Jenni: I know! We’ve been seeing all these articles. I was like, I hope no one turns it off too fast because you can hardly hear the song.

Lena: Jenni was like, “I wonder if anyone’s guess is ‘Fast Car’ lightly mumbled.”

How did you land on “‘Fast Car’ lightly mumbled?”

Jenni: This is a Judd thing. We decided not to use really almost any music through the episode, so that’s scary and unusual for us. I knew I wanted to hear Allison singing “Fast Car.” That was just a fantasy of mine, so we did it there. We were trying to figure out how to do the end and Judd said, “What if it’s just Hannah kind of mumble-humming ‘Fast Car’ in this weird way?” We called her up. She recorded it on her phone, sent it to us, and it was absolute perfection. We didn’t even change it for the final mix.

Do you think the microscope the show has been under throughout its run and the culture of think pieces surrounding it influenced how you wrapped the show up at all?

Jenni: I mean it had to have seeped in, because we’re not made of wood.
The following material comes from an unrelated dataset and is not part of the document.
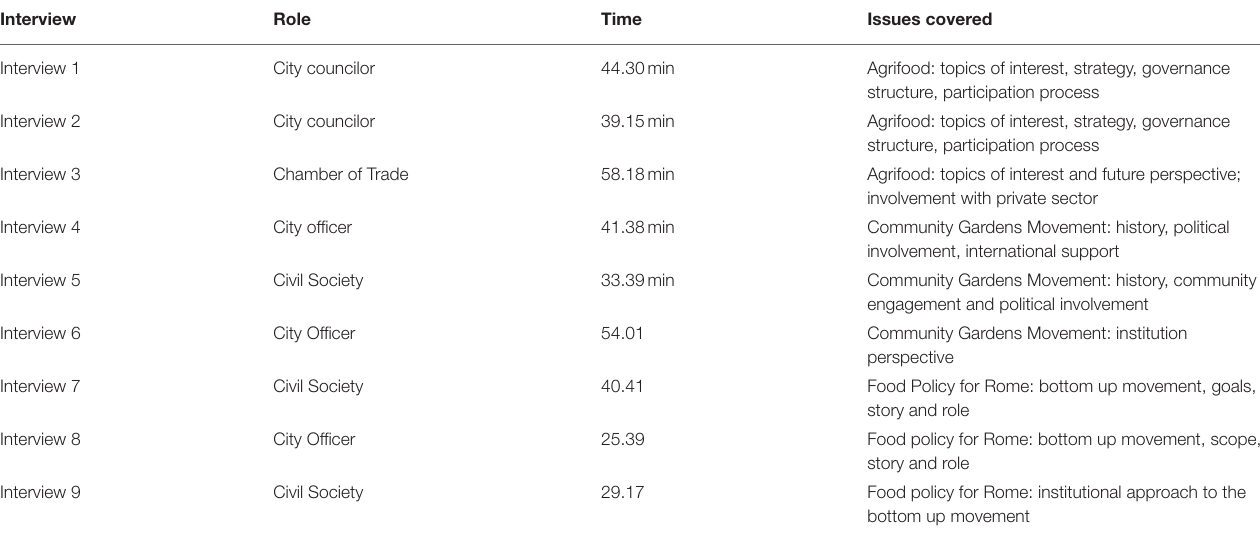
TABLE 3 | List of interviews and issues covered (source:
But I do think that this is an idea that we had so early on that we weren’t in think piece territory quite yet, and the internet bombardment either. I’ve always said I’d rather have people loving or hating than yawning. We’re really lucky that we go that, and especially this season that people cared so much, like with the Matthew Rhys episode, writing so much about it. And caring so much about last week’s penultimate episode. As much as we were not trying to cater to people, it feels really heavenly to have people understand what we’re trying to do and really appreciating it. It’s been a nice thing to go out with so much positivity.

Lena: The thing I was going to say about the think piece aspect is that I think we did a really successful job of in some ways cocooning ourselves. We made really intentional choices to seclude ourselves and we always had our work to return to in this really beautiful, private way. That really sustained me and made it feel possible to make choices outside of what the internet might be demanding. By the way, the internet is such a terrible psycho beast, where they want to tell you what to do but if you actually did what they told you to do, the bullies would then call you a weakling because you did what they told you to do.
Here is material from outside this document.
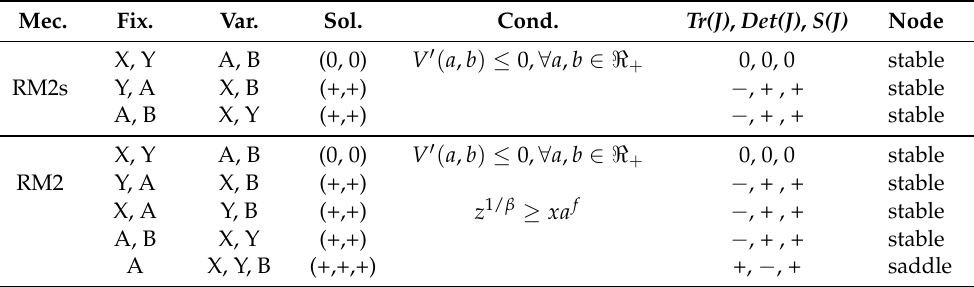
Table 4. Table of stability behaviours around real positive critical points. The columns are in the following order: the reaction mechanism (Mec.), the fixed variables (Fix.), the variables of the ODEs (Var.), the solutions of the ODEs (Sol.), the conditions for the solutions (Cond.), the signs for the trace Tr(J) , the determinant Det(J) , and S ( J ) = Tr ( J ) 2 − 4 Det ( J ) of the ODEs’ Jacobian, and the nature of the critical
We’re talking on Friday evening. How are you spending the airing of the finale Sunday night?

Jenni: We’re in separate cities. Lena and Allison and her parents are going to watch it. I don’t know what I’m going to do. Maybe I’ll watch it with Judd.

Lena: Not being with Jenni is super weird, and I would be on her sofa in two seconds. But we have to be in different cities right now. Being with Allison will be really special and emotional. She’s basically crying already and has already asked what I want to eat, two extremely Allison qualities. I think there will be a lot of texting Jenni pictures of whatever my face is doing.